**Task statement**
Stop after the line with "boom de la IA puede retrasar la"; until then, please copy every line of the records word for word from the first.

[Records supplied — start]

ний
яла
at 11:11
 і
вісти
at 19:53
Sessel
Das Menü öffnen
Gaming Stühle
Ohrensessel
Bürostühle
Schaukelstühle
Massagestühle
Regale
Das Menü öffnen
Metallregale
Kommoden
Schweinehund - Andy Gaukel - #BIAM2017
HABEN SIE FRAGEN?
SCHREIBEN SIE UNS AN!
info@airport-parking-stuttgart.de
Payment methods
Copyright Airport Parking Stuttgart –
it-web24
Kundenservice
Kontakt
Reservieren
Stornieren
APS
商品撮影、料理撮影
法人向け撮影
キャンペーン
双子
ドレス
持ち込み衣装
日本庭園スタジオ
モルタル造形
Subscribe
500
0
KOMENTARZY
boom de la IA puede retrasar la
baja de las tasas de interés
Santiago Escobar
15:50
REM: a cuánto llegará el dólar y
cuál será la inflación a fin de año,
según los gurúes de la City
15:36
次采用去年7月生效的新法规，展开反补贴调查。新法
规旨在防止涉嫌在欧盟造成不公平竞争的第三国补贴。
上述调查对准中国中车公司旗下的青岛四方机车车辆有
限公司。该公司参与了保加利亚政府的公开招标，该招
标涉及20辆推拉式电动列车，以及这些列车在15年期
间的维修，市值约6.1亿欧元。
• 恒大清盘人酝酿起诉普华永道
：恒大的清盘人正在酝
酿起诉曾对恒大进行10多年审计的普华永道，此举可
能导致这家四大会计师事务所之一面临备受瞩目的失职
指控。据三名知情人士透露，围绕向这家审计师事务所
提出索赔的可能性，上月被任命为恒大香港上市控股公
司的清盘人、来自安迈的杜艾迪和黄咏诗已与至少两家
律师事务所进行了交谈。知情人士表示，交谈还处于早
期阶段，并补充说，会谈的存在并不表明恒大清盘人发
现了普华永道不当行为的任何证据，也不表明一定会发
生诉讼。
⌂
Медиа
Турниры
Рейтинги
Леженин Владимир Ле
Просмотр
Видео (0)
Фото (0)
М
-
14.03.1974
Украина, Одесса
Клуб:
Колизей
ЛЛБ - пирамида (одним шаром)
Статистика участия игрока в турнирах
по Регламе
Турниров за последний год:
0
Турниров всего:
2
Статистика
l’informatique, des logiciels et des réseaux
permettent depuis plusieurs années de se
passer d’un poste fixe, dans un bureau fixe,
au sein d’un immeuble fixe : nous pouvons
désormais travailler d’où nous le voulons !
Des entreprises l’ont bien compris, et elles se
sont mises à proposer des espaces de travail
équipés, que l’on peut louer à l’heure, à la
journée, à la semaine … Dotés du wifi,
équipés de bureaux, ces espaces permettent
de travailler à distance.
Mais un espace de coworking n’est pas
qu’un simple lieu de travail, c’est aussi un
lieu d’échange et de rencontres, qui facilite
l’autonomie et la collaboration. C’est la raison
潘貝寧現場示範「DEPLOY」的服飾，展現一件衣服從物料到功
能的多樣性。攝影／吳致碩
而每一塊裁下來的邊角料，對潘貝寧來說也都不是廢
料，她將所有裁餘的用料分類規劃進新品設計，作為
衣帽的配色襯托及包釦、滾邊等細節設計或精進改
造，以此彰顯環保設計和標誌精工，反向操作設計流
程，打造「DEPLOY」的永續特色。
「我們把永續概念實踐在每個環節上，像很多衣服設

[Records supplied — finish]

**Response for this exercise**
ний
яла
at 11:11
 і
вісти
at 19:53
Sessel
Das Menü öffnen
Gaming Stühle
Ohrensessel
Bürostühle
Schaukelstühle
Massagestühle
Regale
Das Menü öffnen
Metallregale
Kommoden
Schweinehund - Andy Gaukel - #BIAM2017
HABEN SIE FRAGEN?
SCHREIBEN SIE UNS AN!
info@airport-parking-stuttgart.de
Payment methods
Copyright Airport Parking Stuttgart –
it-web24
Kundenservice
Kontakt
Reservieren
Stornieren
APS
商品撮影、料理撮影
法人向け撮影
キャンペーン
双子
ドレス
持ち込み衣装
日本庭園スタジオ
モルタル造形
Subscribe
500
0
KOMENTARZY
boom de la IA puede retrasar la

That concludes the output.